I’m currently working on moving a Tomcat-based application into EC2. The code was written for Java 5.0. While Java 6 would probably work, I’d like to keep everything as “same” as possible, since EC2 presents its own challenges. I spun up a couple of t1.micro instances and copied everything over, including the Java 5 JDK, jdk-1_5_0_22-linux-amd64.rpm. Installing from RPM was easy, but the EC2 instance defaults to using OpenJDK 1.6:
[root@ec2 ~]# java -version java version "1.6.0_20" OpenJDK Runtime Environment (IcedTea6 1.9.10) (amazon-52.1.9.10.40.amzn1-x86_64) OpenJDK 64-Bit Server VM (build 19.0-b09, mixed mode)
There were a couple of things I had to do to get the system to accept the Sun JDK as its “real” java.
Alternatives
Red Hat’s “alternatives” system is designed to allow a system to have multiple versions of a program installed and make it easy to choose which one you want to run.
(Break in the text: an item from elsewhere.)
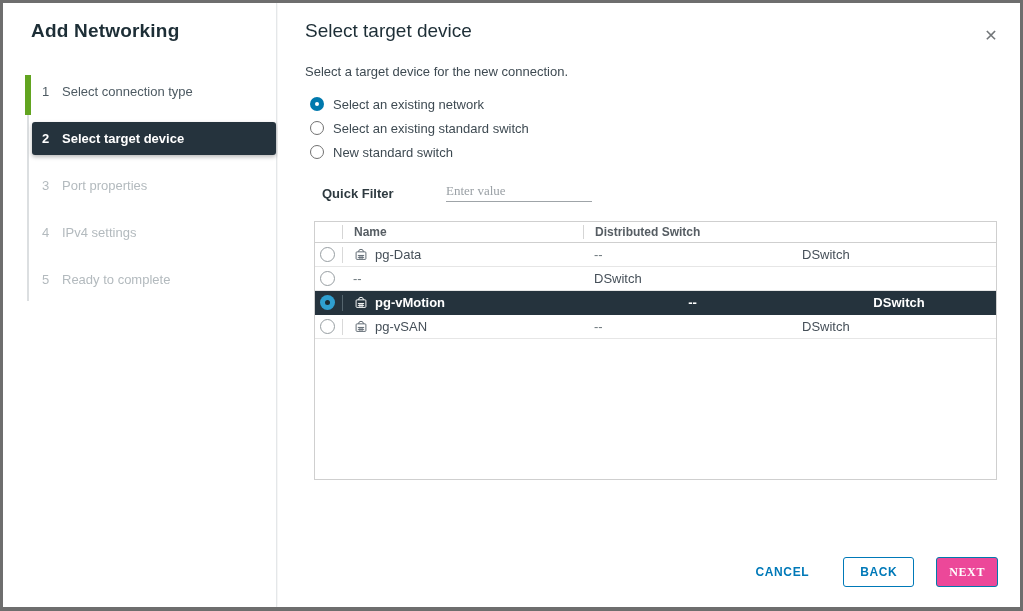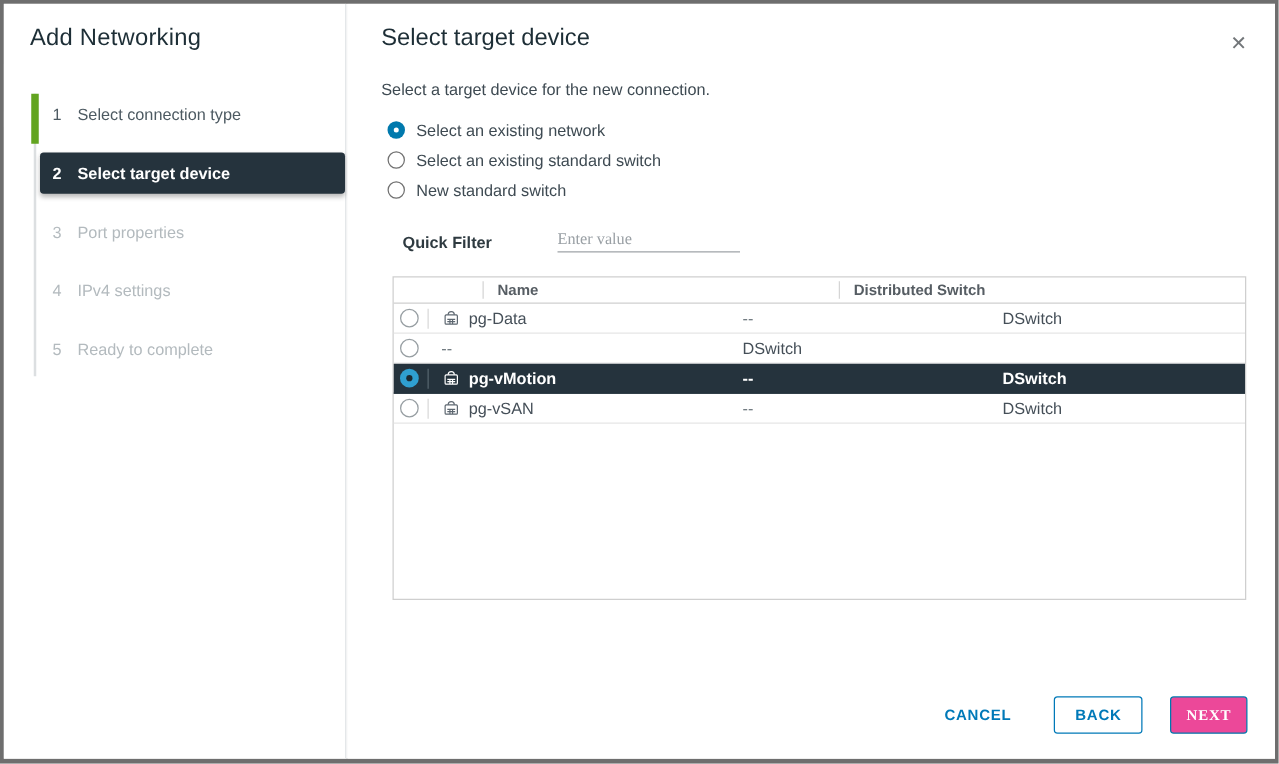"Add Networking" .wizard-title { font-weight: 400 -> 700; left: 21px -> 28px }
Unfortunately I’ve found the syntax a bit strange and always have to Google it, so I figured I’d document it here for posterity.
So here’s the default:
[root@ec2 ~]# alternatives --config java There is 1 program that provides 'java'. Selection Command ----------------------------------------------- *+ 1 /usr/lib/jvm/jre-1.6.0-openjdk.x86_64/bin/java Enter to keep the current selection[+], or type selection number:
Here’s how to add Sun java, assuming the java binary is in /usr/java/jdk1.5.0_22/jre/bin/java (where the RPM puts it).
[root@ec2 ~]# alternatives --install /usr/bin/java java /usr/java/jdk1.5.0_22/jre/bin/java 1 [root@ec2 ~]# alternatives --config java There are 2 programs which provide 'java'. Selection Command ----------------------------------------------- *+ 1 /usr/lib/jvm/jre-1.6.0-openjdk.x86_64/bin/java 2 /usr/java/jdk1.5.0_22/jre/bin/java Enter to keep the current selection[+], or type selection number: 2 [root@ec2 ~]# java -version java version "1.5.0_22" Java(TM) 2 Runtime Environment, Standard Edition (build 1.5.0_22-b03) Java HotSpot(TM) 64-Bit Server VM (build 1.5.0_22-b03, mixed mode)
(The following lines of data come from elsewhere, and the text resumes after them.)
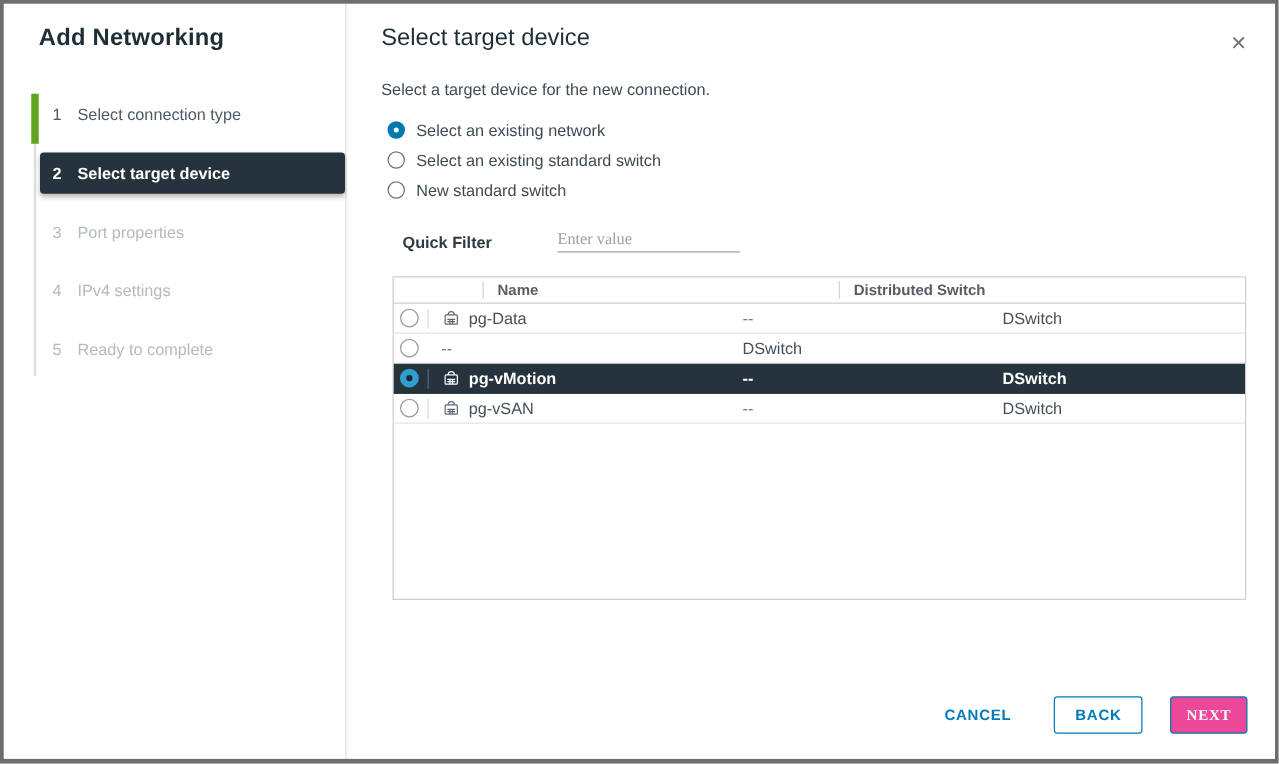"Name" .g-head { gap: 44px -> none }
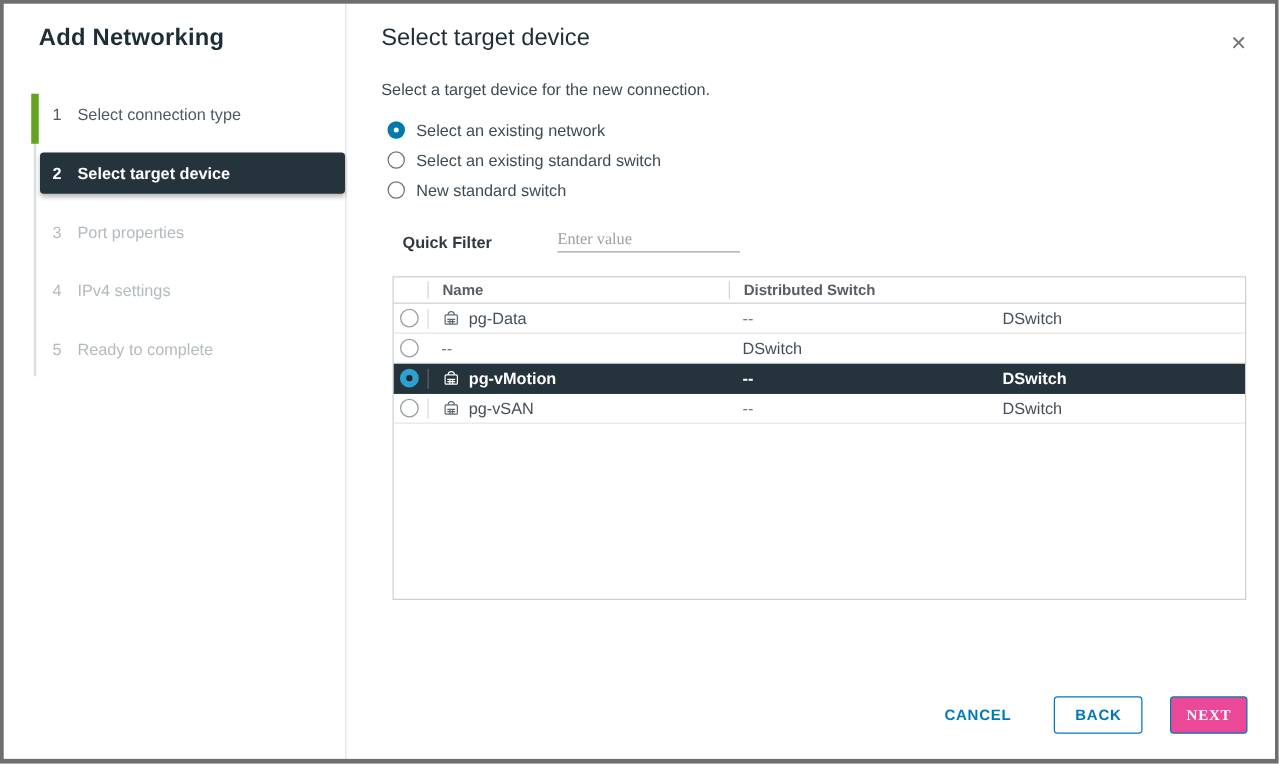"pg-vMotion" .g-data.selected { text-align: none -> center }
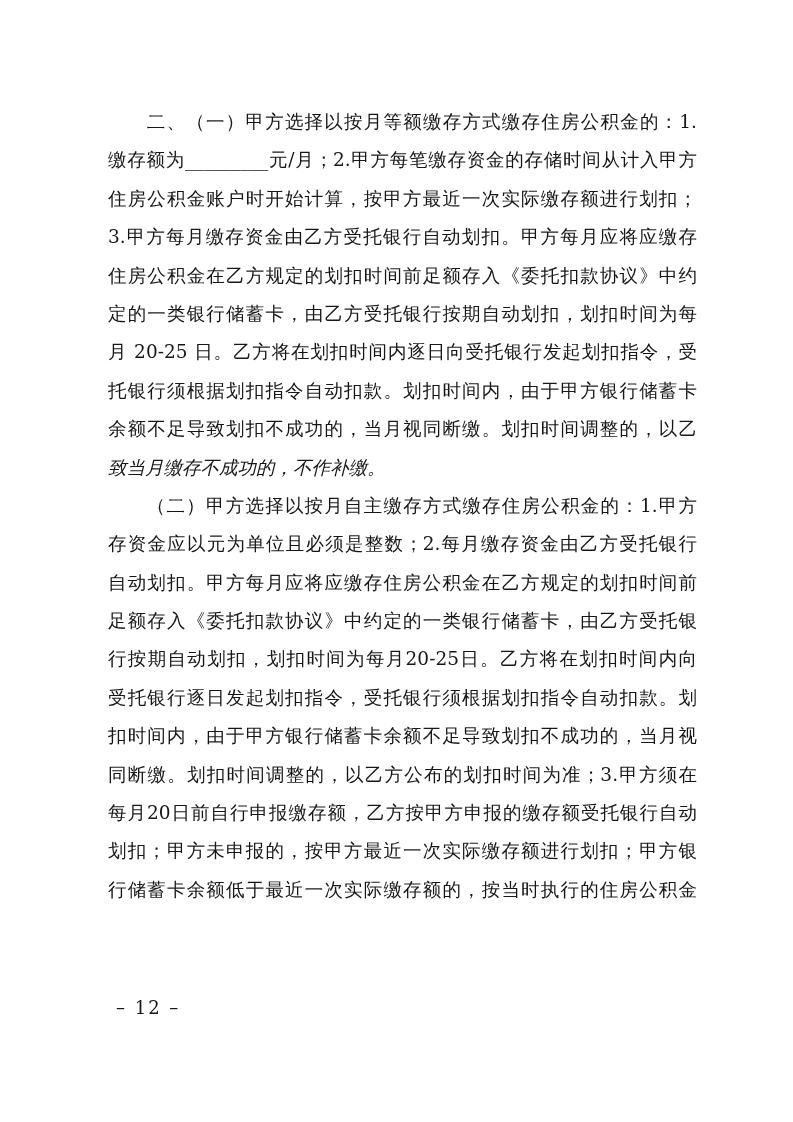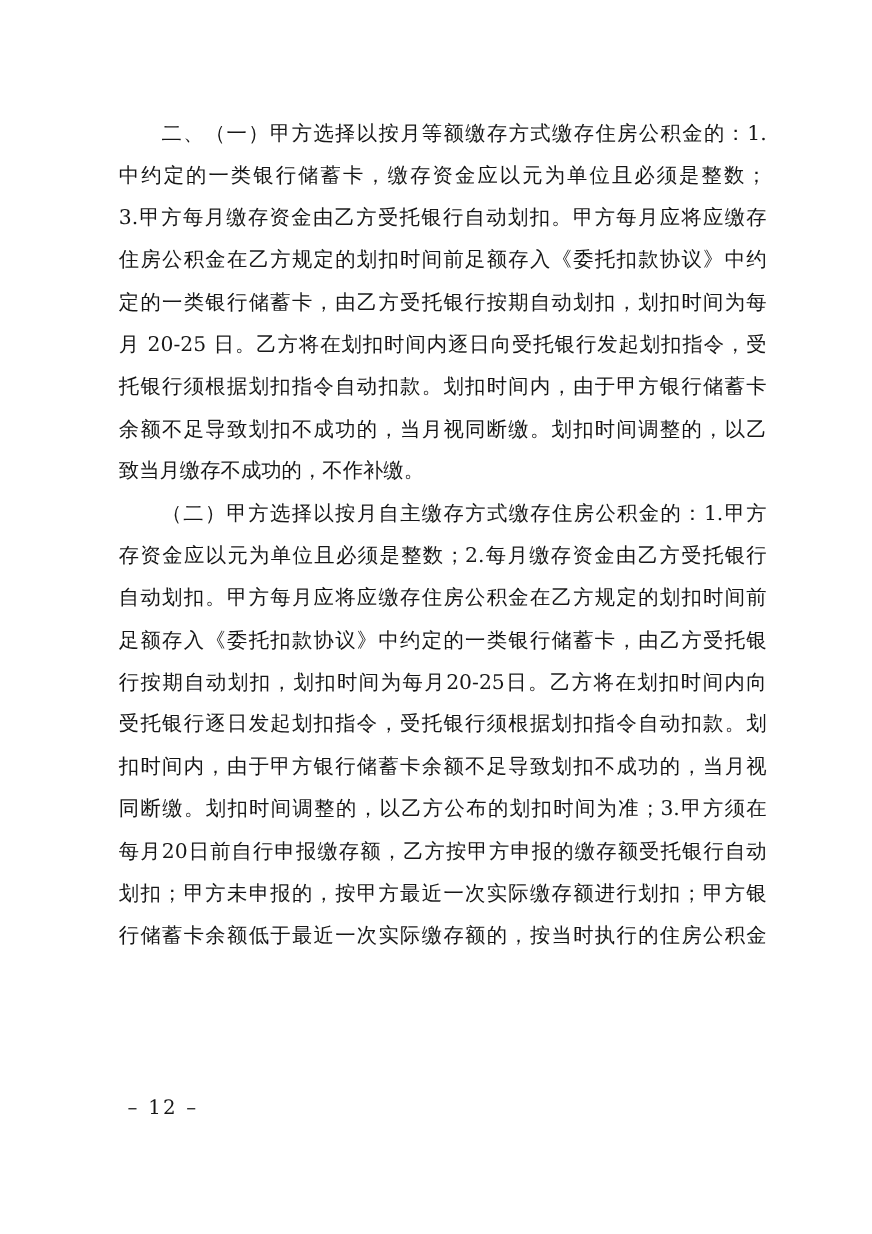"缴存额为_________元/月；2.甲方每笔缴存资金的存储时间从计入甲方" div.text-line { html: none -> <div>缴存额为_________元/月；2.甲方每笔缴存资金的存储时间从计入甲方</div> }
Yay! Unfortunately this doesn’t help with the other problem I had with Tomcat, which was that EC2 instances set the JAVA_HOME var to OpenJDK as well (/usr/lib/jvm/jre). Fortunately this is an easy fix as well.
Setting JAVA_HOME
The JAVA_HOME var is set in /etc/profile.d/aws-apitools-common.sh. Comment out this line:
export JAVA_HOME=/usr/lib/jvm/jre
Create a new file, /etc/profile.d/sun-java.sh, and put this in it:
export JAVA_HOME=/usr/java/jdk1.5.0_22/jre
Also in that file I added the following to instruct the JVM to process all dates in America/New_York, since that’s the timezone all of our other servers use, and it makes reading log files easier when all dates are in the same tz:
export TZ=America/New_York
(I found I had to do this even after pointing /etc/localtime to the correct zoneinfo – Java was stuck on UTC even after the rest of the system was using America/New_York.)
3 responses to “Installing Sun (Oracle) JDK 1.5 on an EC2 instance”
Great you helped me out! I'm having probelms with Jira.
Really cool doc. Nice work mate!
Thanks, this is exactly what I was looking for!